What does the Paul Perkins pick mean for the Giants' other RBs?

Just based on the numbers, running back was not a position at which the New York Giants needed to add a player in this year's draft. They rotated four running backs last year. All four are still on the roster. And they recently signed former Bucs running back Bobby Rainey.

But the Giants went ahead anyway and picked Paul Perkins in the fifth round. And if you follow the Giants, you know the draft picks make the team. They're obviously not likely to keep six running backs (or even five), so it's fair to wonder whose spot Perkins ends up taking.

Here's a look at the six running backs on the Giants' roster right now, starting with the newest guy, and the manner in which the Perkins selection affects them.

Perkins: The Giants were saying Saturday that Perkins is a "three-down back," and extolling his willingness and ability in pass protection. This establishes him as a threat to everyone, because while the Giants did go committee at the position last year, they would prefer to have one back who could handle all of the roles week to week. One reason the Giants really like Perkins is that he has a lightning-quick initial cut that should play well in Ben McAdoo's offense and sets him apart to a certain extent from anyone else in the room.

Rashad Jennings: I still expect Jennings to open camp and the season as the nominal "starter," and to be first in line for early-down work as long as he's healthy.
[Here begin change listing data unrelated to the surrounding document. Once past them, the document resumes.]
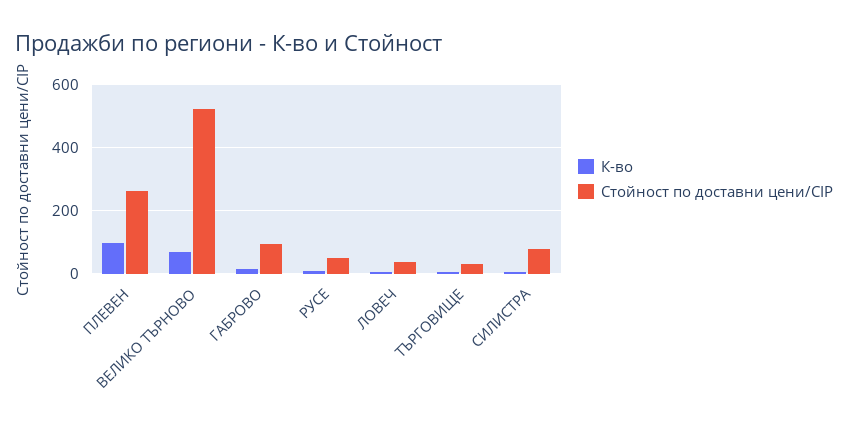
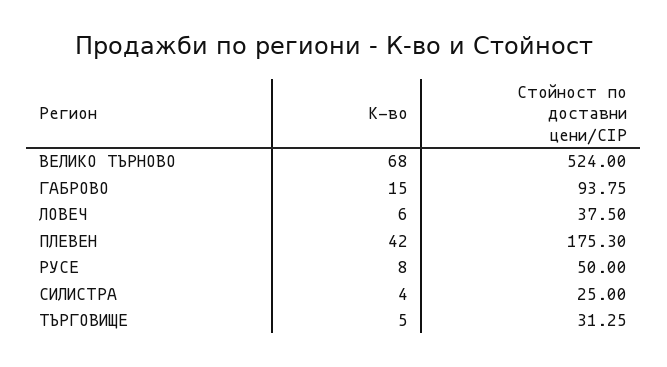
  {
    "К-во": {
-     "ПЛЕВЕН": 100,
+     "ПЛЕВЕН": 42,
      "ВЕЛИКО ТЪРНОВО": 68,
      "ГАБРОВО": 15,
      "РУСЕ": 8,
      "ЛОВЕЧ": 6,
      "ТЪРГОВИЩЕ": 5,
      "СИЛИСТРА": 4
    },
    "Стойност по доставни цени/CIP": {
-     "ПЛЕВЕН": 260,
+     "ПЛЕВЕН": 175.3,
      "ВЕЛИКО ТЪРНОВО": 524,
      "ГАБРОВО": 93.75,
      "РУСЕ": 50,
      "ЛОВЕЧ": 37.5,
      "ТЪРГОВИЩЕ": 31.25,
-     "СИЛИСТРА": 80
+     "СИЛИСТРА": 25
    }
  }

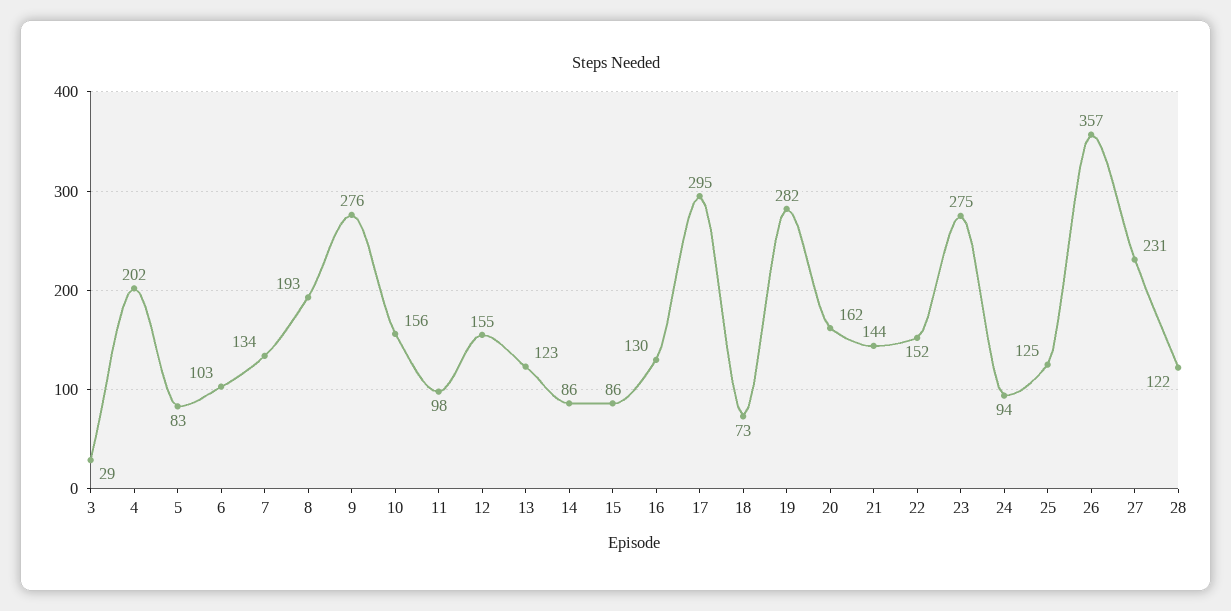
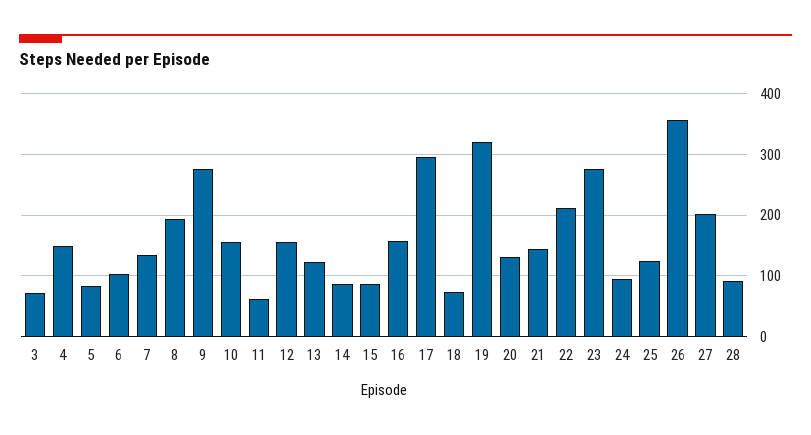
  {
-   "3": 29,
+   "3": 70,
-   "4": 202,
+   "4": 150,
    "5": 83,
    "6": 103,
    "7": 134,
    "8": 193,
    "9": 276,
    "10": 156,
-   "11": 98,
+   "11": 60,
    "12": 155,
    "13": 123,
    "14": 86,
    "15": 86,
-   "16": 130,
+   "16": 160,
    "17": 295,
    "18": 73,
-   "19": 282,
+   "19": 320,
-   "20": 162,
+   "20": 130,
    "21": 144,
-   "22": 152,
+   "22": 210,
    "23": 275,
    "24": 94,
    "25": 125,
    "26": 357,
-   "27": 231,
+   "27": 200,
-   "28": 122
+   "28": 90
  }

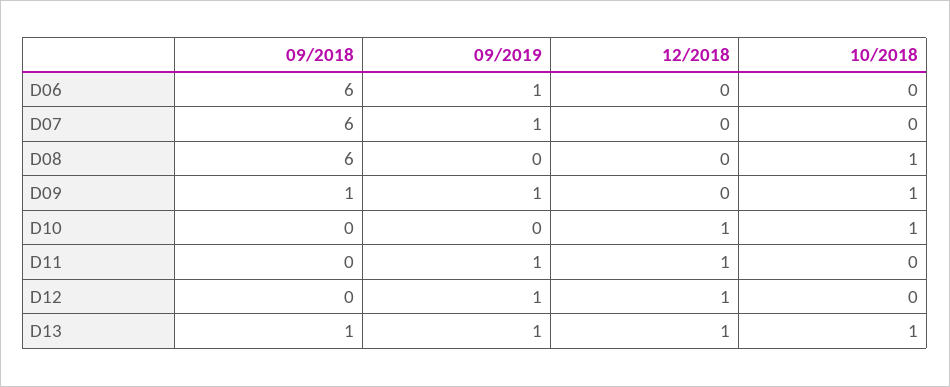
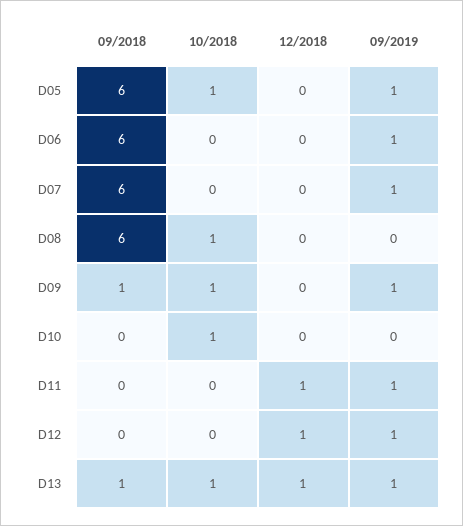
  {
    "09/2018": {
      "D06": 6,
      "D07": 6,
      "D08": 6,
      "D09": 1,
      "D10": 0,
      "D11": 0,
      "D12": 0,
-     "D13": 1
+     "D13": 1,
+     "D05": 6
    },
    "09/2019": {
      "D06": 1,
      "D07": 1,
      "D08": 0,
      "D09": 1,
      "D10": 0,
      "D11": 1,
      "D12": 1,
-     "D13": 1
+     "D13": 1,
+     "D05": 1
    },
    "12/2018": {
      "D06": 0,
      "D07": 0,
      "D08": 0,
      "D09": 0,
-     "D10": 1,
+     "D10": 0,
      "D11": 1,
      "D12": 1,
-     "D13": 1
+     "D13": 1,
+     "D05": 0
    },
    "10/2018": {
      "D06": 0,
      "D07": 0,
      "D08": 1,
      "D09": 1,
      "D10": 1,
      "D11": 0,
      "D12": 0,
-     "D13": 1
+     "D13": 1,
+     "D05": 1
    }
  }

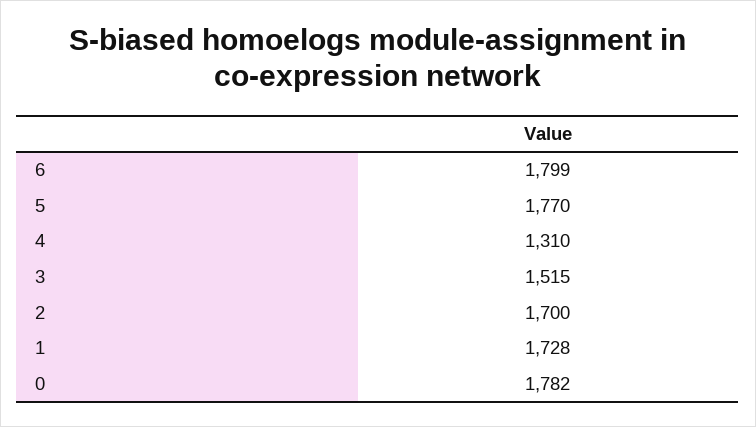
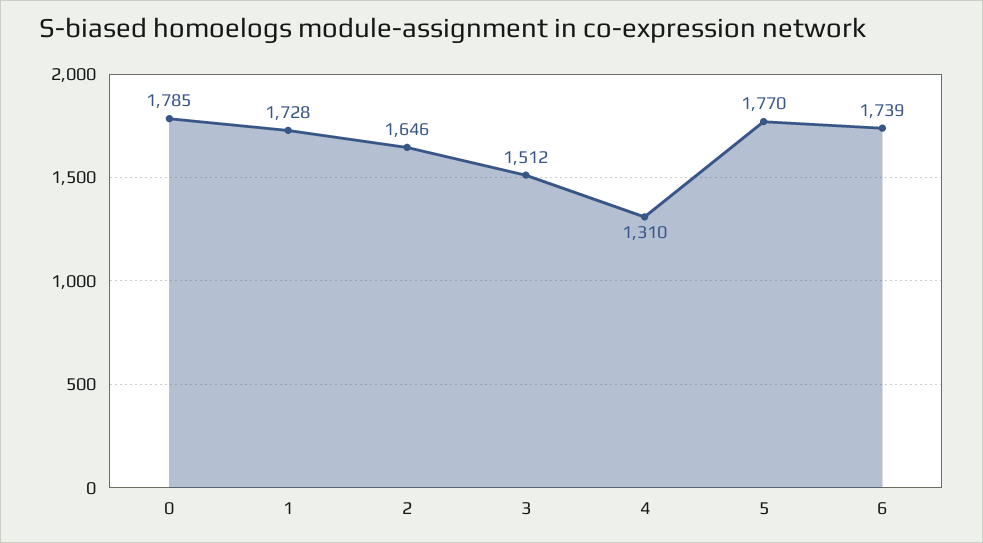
  {
-   "6": 1799,
+   "6": 1739,
    "5": 1770,
    "4": 1310,
-   "3": 1515,
+   "3": 1512,
-   "2": 1700,
+   "2": 1646,
    "1": 1728,
-   "0": 1782
+   "0": 1785
  }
But Jennings didn't play well last year until December, and his health history is a major reason the Giants went with the committee last year instead of handing him the job and leaning on him as a 20-plus carry guy all year. Jennings is making only $2.25 million this year and $2.6 million next year, so there's no financial reason to replace him. But at 31 years old, he's not long for the role, and if he gets hurt again, he could conceivably end up in the Wally Pipp role if the rookie comes quickly.

Shane Vereen: His full $1.25 million salary for this year is guaranteed, and so is $500,000 of his 2017 salary. Vereen is also the one Giants running back whose role last year was never in question and was unaffected by the committee madness. Could someone like Perkins eventually be a big enough part of the offense that he makes Vereen expendable? Sure, but that's a best-case scenario for a fifth-round pick. And even if it happened, it wouldn't be this year. Vereen is not affected by this situation.

Andre Williams: The 2014 fourth-rounder didn't advance the way the Giants hoped he would in his second season and could be in a fight for playing time or even a roster spot if he doesn't show much in camp. One thing he has going for him is that it would be extremely unusual for the Giants to give up on a healthy draft pick after only two years.

Orleans Darkwa: Not looking good for a young man who showed promise in limited work last year. Darkwa's already missing workouts with a leg injury and is squarely on the roster bubble with a rookie running back in the mix.

Rainey: A candidate for a spring or summer release. While he can help on special teams, so do all of these other guys. And with the Giants having drafted a back, you could easily see Rainey asking for (and getting) a chance to find a clearer path to playing time somewhere else.